Inheritance of an HDB flat comes with a few restrictions. Firstly, beneficiaries must be Singapore Citizens or PRs and meet the family nucleus requirement, like you cannot own private property if you are under 35. You also cannot own two HDBs, and you’ll need to sell one within six months of inheritance if you already have a flat after the Minimum Occupancy Period (MOP). If the inherited HDB is still within the MOP, which is five years from the key collection, you cannot sell the flat until the MOP has been met. However, it is possible to rent it out with HDB’s approval.

The Ethnic Integration Policy (EIP) and the Singapore Permanent Resident Quota (SPRQ) will apply to buyers. If there are multiple recipients of the inherited property, all must agree to sell, or that ones that don’t want to have to buy out the others using HDB’s resale process. The valuation must be done by an HDB-appointed valuer, and the fees are $200 to $500. A resale levy of up to $50,000 from the proceeds of the sale will apply if the deceased received subsidies.

Condo-Specific Rules

Condominiums have fewer restrictions than HDB. You’ll need to transfer the property through probate or administration, then lodge the transfer with SLA, incurring $200 to $1,000 in fees. There is no MOP for condos, but check the en-bloc status or MCST rules. If there are multiple recipients of the property, partition with the court if there’s a disgreement, and this will cost a minimum of $5,000.

§ §

- [Tasks to perform]
[A] According to the text on inheriting HDB flats and condos in Singapore, how long is the Minimum Occupancy Period for an HDB flat?
[B] Carry on the text on inheriting HDB flats and condos in Singapore, picking up after its final sentence.

- [Provided data]
§ §

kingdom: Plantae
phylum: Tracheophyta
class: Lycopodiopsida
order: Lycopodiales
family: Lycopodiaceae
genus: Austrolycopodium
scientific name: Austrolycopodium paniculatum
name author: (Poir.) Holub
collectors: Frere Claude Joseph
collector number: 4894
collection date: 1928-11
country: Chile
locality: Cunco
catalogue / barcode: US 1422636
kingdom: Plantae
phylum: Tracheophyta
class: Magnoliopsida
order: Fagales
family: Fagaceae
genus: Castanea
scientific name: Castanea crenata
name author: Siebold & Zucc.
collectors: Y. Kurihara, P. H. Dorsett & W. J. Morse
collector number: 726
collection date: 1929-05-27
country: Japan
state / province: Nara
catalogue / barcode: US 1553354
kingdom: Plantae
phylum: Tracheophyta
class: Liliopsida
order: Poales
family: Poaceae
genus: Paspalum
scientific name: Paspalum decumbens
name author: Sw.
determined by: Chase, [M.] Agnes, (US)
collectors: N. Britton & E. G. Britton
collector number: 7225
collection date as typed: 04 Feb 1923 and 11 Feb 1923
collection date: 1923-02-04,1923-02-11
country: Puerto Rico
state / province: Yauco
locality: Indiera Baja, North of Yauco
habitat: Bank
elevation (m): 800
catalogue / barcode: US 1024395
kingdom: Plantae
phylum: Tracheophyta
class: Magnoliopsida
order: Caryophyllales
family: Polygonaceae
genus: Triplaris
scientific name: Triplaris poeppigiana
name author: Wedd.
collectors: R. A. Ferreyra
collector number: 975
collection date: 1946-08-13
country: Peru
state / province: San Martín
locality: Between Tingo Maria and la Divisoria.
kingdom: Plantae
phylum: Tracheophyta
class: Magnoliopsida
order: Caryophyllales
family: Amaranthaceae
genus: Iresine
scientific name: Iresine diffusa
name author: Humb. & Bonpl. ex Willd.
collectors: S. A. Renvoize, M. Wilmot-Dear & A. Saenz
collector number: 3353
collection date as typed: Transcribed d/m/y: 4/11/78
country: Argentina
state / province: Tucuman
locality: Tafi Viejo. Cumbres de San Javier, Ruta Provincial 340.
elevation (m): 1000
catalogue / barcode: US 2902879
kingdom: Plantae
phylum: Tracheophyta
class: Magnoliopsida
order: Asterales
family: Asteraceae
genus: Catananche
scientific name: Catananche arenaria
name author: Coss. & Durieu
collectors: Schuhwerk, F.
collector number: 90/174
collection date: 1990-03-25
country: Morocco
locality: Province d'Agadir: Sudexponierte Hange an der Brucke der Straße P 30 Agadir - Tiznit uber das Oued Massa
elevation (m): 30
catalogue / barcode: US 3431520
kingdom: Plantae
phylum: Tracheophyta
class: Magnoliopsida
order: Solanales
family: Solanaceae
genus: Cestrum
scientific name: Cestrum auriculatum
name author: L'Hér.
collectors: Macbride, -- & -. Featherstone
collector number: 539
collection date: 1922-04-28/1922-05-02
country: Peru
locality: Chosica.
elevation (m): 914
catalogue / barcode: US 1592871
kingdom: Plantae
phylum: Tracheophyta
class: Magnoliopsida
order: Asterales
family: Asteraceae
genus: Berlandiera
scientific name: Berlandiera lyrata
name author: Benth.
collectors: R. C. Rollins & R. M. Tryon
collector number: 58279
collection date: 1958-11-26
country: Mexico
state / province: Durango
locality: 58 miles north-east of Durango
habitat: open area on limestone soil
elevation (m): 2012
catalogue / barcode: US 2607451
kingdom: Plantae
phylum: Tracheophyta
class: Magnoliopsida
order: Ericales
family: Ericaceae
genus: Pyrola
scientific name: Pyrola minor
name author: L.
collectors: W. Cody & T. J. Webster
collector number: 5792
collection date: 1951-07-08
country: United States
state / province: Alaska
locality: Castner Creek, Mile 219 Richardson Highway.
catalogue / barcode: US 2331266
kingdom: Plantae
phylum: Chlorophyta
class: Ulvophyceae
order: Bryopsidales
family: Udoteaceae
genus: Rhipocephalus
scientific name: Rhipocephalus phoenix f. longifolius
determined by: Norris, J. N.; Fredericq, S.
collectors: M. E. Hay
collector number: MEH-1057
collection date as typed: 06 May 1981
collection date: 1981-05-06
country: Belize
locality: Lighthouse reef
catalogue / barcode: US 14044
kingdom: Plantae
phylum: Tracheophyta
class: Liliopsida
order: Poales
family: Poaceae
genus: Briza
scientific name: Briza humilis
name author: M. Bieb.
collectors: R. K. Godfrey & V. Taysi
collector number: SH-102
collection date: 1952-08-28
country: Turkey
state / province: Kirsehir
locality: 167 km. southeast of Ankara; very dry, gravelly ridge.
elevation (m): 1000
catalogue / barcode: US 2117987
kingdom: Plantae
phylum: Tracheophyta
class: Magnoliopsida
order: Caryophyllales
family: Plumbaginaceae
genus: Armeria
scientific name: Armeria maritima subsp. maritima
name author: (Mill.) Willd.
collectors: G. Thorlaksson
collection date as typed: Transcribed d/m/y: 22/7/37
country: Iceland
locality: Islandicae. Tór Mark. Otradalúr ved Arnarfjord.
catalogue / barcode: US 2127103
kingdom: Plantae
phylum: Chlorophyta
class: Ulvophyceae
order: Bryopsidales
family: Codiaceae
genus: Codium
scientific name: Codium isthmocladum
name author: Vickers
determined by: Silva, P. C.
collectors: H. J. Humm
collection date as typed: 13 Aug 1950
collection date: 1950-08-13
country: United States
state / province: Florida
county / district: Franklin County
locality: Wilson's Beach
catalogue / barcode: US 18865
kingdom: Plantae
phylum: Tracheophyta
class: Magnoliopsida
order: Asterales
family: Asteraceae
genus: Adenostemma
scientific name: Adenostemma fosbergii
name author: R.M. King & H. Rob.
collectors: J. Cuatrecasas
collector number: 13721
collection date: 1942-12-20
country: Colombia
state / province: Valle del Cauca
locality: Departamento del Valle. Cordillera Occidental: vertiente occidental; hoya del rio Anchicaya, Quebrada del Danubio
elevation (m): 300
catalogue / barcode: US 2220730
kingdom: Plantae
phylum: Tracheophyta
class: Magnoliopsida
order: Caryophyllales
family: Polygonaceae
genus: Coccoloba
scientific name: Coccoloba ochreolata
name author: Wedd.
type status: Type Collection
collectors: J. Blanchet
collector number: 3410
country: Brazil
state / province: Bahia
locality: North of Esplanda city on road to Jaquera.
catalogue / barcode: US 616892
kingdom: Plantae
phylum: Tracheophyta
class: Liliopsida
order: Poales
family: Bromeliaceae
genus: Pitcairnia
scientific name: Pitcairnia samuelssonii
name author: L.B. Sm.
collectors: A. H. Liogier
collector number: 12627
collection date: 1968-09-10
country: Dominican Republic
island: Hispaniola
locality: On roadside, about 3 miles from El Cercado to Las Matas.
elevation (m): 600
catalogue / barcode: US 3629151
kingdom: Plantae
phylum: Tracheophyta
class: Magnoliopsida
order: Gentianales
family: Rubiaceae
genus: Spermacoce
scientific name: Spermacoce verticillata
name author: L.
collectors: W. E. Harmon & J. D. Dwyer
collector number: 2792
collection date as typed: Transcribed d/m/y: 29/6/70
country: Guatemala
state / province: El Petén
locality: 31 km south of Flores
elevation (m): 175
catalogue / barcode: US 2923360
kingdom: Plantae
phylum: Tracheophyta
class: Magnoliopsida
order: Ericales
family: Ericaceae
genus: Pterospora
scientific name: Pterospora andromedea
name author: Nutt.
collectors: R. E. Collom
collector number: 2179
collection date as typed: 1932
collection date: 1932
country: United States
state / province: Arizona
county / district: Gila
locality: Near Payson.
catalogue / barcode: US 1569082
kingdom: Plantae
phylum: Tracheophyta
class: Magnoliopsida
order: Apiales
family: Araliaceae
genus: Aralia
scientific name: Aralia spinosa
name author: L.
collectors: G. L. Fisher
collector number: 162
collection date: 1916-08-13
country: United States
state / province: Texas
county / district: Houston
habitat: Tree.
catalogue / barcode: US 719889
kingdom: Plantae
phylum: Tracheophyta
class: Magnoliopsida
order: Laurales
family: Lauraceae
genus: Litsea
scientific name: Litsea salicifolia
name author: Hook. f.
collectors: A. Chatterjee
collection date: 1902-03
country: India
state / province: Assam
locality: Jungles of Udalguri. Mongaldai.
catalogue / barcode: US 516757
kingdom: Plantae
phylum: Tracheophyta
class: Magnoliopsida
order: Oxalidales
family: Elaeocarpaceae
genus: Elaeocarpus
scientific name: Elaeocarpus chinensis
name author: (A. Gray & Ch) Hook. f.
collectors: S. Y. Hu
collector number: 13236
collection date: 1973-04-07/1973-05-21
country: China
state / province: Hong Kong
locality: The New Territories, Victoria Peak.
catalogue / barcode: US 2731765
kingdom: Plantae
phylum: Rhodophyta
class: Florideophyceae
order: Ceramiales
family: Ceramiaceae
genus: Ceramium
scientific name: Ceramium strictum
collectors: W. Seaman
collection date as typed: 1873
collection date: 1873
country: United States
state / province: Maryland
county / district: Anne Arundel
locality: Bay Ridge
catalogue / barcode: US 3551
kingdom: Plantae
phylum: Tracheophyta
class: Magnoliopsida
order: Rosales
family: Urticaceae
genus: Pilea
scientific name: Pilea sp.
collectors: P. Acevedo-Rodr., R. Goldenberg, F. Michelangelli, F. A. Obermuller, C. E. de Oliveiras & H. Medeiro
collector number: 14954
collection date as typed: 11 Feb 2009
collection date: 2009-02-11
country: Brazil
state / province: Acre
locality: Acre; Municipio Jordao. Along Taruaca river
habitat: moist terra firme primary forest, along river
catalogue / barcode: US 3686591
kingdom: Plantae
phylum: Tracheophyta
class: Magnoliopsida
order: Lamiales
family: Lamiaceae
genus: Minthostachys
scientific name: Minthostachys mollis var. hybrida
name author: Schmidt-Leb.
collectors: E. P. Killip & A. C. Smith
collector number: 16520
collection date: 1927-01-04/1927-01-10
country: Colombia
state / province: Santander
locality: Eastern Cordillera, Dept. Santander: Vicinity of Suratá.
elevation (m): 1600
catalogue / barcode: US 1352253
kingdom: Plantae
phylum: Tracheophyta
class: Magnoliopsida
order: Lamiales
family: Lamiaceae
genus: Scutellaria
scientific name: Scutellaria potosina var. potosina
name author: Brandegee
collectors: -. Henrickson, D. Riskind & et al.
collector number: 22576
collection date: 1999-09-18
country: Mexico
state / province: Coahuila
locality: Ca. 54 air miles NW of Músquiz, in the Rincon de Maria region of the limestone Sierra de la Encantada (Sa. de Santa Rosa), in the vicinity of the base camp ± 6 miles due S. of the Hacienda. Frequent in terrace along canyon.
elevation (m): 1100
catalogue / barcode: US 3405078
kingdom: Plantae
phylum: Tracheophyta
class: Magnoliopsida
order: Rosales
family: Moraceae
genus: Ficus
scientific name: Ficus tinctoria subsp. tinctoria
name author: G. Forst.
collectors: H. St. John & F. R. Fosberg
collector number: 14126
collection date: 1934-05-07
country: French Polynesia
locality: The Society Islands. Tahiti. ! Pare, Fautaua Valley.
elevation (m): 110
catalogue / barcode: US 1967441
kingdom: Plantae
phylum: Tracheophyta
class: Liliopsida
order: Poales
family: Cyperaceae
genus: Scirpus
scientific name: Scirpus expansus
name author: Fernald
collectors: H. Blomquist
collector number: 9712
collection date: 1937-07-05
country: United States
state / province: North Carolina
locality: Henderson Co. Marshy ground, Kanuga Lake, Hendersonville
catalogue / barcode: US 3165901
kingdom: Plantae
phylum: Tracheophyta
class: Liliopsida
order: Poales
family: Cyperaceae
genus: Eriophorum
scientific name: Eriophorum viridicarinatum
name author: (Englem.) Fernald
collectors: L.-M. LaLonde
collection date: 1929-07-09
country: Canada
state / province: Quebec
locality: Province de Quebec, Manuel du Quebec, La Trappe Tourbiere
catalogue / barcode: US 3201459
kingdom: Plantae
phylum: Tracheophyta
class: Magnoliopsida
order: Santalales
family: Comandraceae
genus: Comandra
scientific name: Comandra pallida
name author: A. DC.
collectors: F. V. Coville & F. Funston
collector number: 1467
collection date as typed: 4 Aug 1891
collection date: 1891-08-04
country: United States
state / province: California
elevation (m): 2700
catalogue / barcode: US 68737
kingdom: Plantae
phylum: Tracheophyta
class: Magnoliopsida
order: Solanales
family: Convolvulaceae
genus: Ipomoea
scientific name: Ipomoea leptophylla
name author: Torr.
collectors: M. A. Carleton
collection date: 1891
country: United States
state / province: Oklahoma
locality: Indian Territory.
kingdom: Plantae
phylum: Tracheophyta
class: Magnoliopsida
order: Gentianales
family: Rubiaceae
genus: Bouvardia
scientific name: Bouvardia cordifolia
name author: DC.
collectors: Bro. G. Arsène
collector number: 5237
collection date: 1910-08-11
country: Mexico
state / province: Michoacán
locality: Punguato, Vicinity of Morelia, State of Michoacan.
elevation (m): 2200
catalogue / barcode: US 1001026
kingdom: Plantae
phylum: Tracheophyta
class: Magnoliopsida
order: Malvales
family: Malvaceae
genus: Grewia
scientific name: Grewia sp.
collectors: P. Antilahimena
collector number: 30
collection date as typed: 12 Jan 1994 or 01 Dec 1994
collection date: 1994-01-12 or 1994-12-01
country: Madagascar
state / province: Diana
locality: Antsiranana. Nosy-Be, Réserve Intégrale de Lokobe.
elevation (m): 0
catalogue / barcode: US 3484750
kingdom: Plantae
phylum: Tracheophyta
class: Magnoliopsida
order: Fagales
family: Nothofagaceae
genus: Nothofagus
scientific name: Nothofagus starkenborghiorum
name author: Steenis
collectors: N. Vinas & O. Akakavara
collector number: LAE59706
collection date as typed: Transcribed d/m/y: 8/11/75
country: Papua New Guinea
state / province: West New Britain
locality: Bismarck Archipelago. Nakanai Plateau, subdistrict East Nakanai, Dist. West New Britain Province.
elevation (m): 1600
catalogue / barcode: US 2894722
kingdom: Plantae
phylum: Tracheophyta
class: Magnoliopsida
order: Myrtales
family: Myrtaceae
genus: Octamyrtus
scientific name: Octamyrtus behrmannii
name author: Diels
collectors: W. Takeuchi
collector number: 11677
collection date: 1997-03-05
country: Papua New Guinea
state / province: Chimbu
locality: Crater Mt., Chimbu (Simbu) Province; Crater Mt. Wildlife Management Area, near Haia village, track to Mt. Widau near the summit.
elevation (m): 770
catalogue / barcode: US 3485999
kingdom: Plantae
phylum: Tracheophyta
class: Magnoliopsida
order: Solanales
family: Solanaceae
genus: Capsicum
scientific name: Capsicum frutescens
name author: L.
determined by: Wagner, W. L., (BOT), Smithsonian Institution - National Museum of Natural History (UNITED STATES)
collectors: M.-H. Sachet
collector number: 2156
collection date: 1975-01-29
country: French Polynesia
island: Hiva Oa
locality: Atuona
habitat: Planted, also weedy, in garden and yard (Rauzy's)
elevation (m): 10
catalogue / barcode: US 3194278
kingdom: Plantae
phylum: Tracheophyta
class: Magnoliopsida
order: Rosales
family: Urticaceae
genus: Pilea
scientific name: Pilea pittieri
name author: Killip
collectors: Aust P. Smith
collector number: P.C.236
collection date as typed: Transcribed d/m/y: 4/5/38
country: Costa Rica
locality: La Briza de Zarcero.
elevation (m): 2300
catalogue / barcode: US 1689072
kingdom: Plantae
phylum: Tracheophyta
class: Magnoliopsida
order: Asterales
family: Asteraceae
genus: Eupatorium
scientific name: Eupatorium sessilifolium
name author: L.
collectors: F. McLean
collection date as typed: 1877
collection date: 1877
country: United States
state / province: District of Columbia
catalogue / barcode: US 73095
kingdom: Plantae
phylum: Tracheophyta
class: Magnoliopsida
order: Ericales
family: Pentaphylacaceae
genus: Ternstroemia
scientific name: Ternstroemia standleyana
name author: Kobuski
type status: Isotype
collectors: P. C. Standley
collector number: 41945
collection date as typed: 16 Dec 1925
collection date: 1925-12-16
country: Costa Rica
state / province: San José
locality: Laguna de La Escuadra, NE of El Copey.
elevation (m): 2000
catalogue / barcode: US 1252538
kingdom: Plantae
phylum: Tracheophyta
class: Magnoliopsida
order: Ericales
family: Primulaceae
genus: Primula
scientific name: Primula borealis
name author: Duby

§ §

- [Results for the exercise]
[A] Five years from the key collection.

[B]
Foreign heirs might also face Additional Buyer’s Stamp Duty (ABSD) of 60% if they buy a Singapore residential property, though inheriting alone does not trigger it. Seller’s Stamp Duty (SSD) applies if the property is sold within four years of the date it was purchased, and for an inherited home that purchase date is generally the deceased’s. For properties bought on or after 4 July 2025, the rates by holding period are 16% in year one, 12% in year two, 8% in year three, and 4% in year four, after which SSD is zero. So if the deceased had owned the home for more than four years, SSD usually will not apply. The market segments (CCR/RCR/OCR) will also affect pricing, with CCR luxury units having more volatility than the more stable OCR mass market.

Landed Property-Specific Rules

The sale of inherited landed property is similar to a condo, with a few key differences. Once you transfer the property with SLA, with fees $500 to $2,000, you’ll need to see whether the property is freehold or leasehold, as 99-year leases might deter certain buyers. Good Class Bungalows (GCBs) in prime locations like Districts 10 and 11 might fetch S$20 to $50 million but you’ll need foreign buyer approval under the Residential Property Act.

Subdivision is also possible for larger plots, but you’ll need URA approval, and this comes at a minimum $10k cost. SSD is the same as condos, which is four years from the purchase date. You might also want to conduct environmental checks, especially in flood-prone areas. If the property is heritage-listed, conservation rules apply, which will limit the modifications you can conduct.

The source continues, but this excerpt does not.